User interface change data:
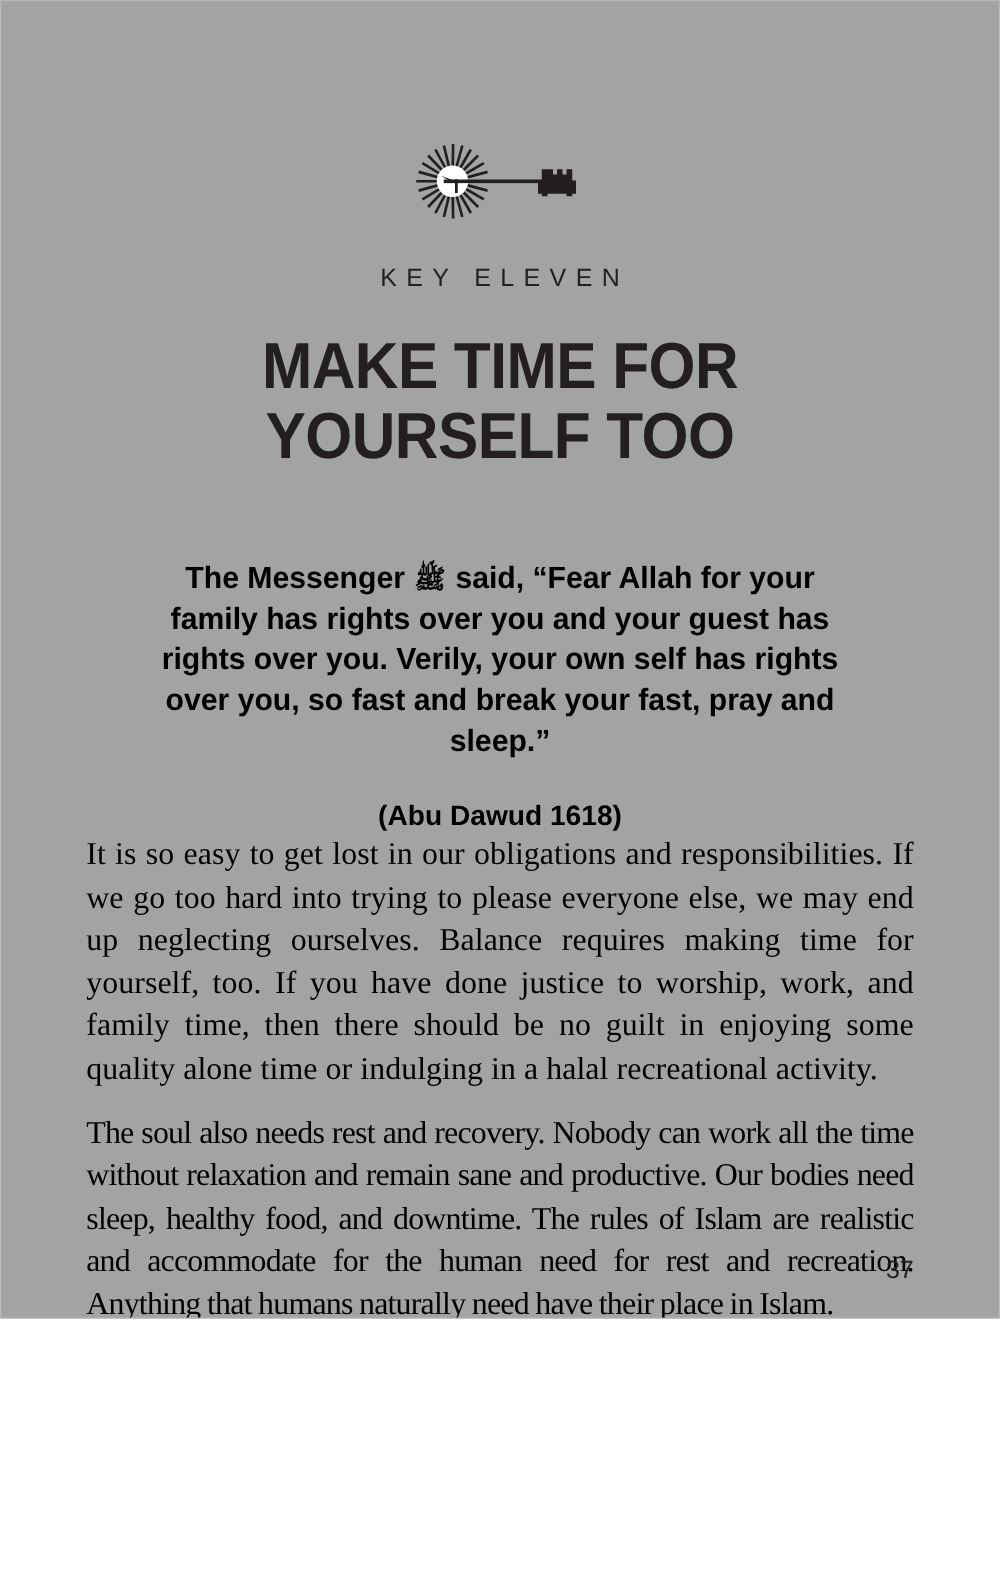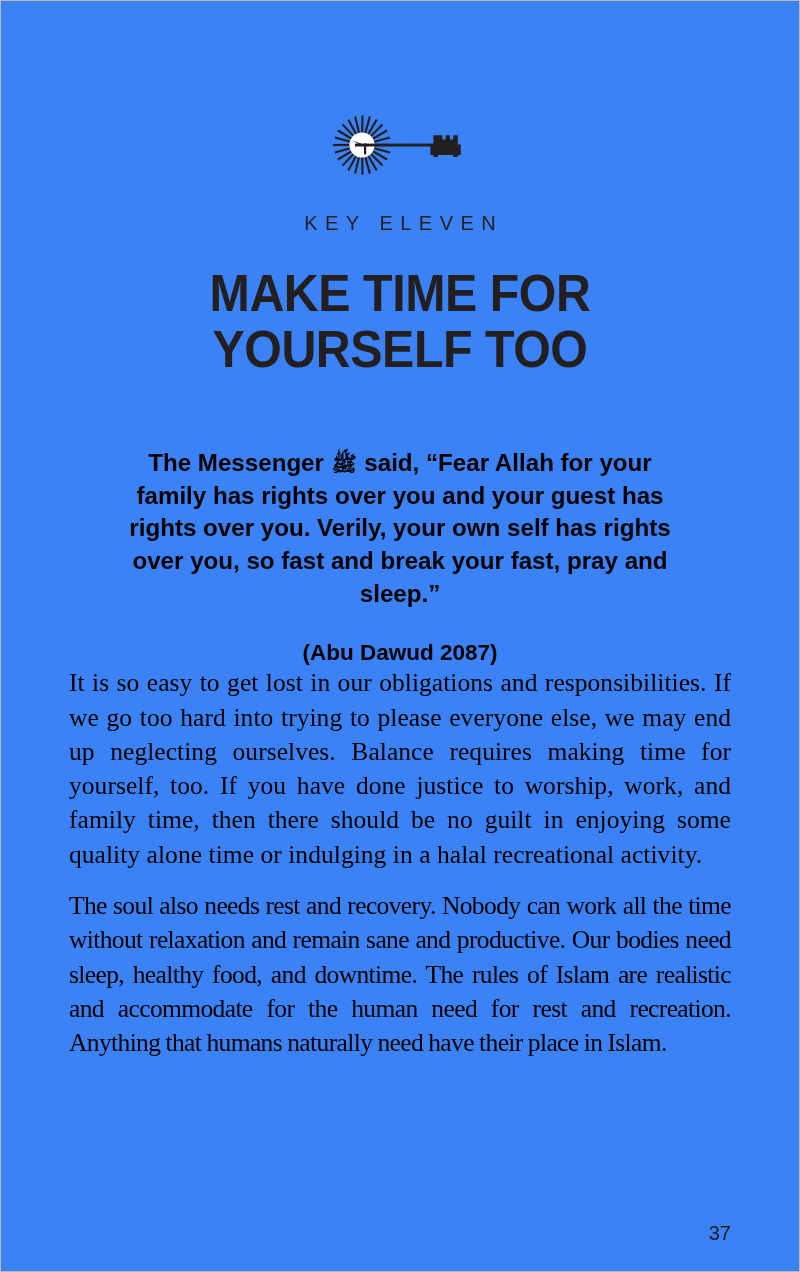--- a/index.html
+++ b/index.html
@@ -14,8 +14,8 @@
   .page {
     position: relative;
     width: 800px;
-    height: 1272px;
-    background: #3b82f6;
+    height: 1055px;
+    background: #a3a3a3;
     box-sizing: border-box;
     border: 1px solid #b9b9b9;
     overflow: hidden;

> EXERCISE BRIEF: From the data above, copy each line where the string "background" appears.

> EXERCISE SOLUTION:
-    background: #3b82f6;
+    background: #a3a3a3;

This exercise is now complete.